Finance ministers from the United States, Japan, Germany, France, Italy, Britain and Canada are meeting in Dresden on Thursday and Friday, and although Greece is not formally on the agenda, it will be discussed on the sidelines.

Greece’s government has said it does not have enough money to repay loans from the Internatio­nal Monetary Fund without further help from Europe.

Markets rallied strongly on Wednesday after Athens issued a statement attributed to a Greek official saying negotiator­s had begun drafting a staff-level agreement on a cash-for-reform deal. However EU officials dismissed the report and said the sides were still far apart on key issues.

A senior EU source said behind the scenes, the United States was leaning heavily on the IMF and on Germany to be more conciliato­ry towards Greece to permit a deal, if Greek Prime Minister Alexis Tsipras also makes a significan­t move.

But further support for Greece is unpopular with the public in many euro zone countries such as Germany, especially as the current Greek government has reversed previous reforms.

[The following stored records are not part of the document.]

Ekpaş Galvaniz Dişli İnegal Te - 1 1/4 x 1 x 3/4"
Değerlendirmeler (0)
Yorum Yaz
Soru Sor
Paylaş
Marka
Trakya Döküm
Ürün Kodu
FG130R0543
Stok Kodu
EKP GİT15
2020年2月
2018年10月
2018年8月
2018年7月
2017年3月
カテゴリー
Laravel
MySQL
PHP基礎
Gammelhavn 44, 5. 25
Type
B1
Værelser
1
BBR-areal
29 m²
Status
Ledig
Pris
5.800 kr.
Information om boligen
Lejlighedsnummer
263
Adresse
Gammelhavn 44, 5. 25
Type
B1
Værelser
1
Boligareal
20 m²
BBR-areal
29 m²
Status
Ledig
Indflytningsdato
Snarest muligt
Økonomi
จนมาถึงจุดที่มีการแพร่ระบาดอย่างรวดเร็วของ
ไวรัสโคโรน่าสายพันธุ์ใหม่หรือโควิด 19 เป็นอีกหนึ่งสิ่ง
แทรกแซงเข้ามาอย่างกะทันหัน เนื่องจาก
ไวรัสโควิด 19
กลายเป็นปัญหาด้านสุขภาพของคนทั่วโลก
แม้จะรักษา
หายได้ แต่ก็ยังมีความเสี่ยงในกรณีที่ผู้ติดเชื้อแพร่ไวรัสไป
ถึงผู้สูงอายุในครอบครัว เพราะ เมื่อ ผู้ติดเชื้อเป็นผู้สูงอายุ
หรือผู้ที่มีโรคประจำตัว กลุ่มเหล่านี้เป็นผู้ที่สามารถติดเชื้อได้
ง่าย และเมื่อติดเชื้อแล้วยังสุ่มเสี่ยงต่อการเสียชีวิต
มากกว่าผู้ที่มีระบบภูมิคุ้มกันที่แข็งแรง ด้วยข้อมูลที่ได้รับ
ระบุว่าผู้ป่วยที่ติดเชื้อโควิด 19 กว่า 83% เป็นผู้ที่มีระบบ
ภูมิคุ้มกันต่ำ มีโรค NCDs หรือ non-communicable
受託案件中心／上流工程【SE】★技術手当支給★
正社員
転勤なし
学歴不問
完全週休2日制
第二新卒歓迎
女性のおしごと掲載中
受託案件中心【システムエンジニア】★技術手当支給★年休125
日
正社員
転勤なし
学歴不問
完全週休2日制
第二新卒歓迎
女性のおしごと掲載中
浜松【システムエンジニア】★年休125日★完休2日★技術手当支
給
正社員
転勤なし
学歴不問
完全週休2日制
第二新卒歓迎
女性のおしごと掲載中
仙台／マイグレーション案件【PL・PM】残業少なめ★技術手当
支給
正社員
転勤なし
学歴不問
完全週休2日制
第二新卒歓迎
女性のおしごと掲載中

While most Greek debt is now owned by public institutio­ns rather than commercial banks – reducing the risk of a bank run in case of default – Lew warned against complacenc­y.

“The notion that the risk is completely contained, that there’s no contagion – I think that it’s a mistake to think that a failure is of no consequenc­e outside of Greece. We don’t know the exact scope,” he said.

Greece itself needed to pursue reforms which any government would find hard, Lew added.

Lew’s office said he spoke earlier on Wednesday with Tsipras and urged him to find common ground with EU and IMF negotiator­s.

Lew was cautious about an IMF announceme­nt on Tuesday that the yuan was no longer undervalue­d. The United States has long complained that China gives its exporters an unfair advantage by not allowing the yuan to strengthen freely.

Lew said it was too early to say if China had permanentl­y changed its ways, and that the IMF may be unable to reach a decision this year and add the yuan to the basket of currencies like the dollar that form its internal currency, the SDR.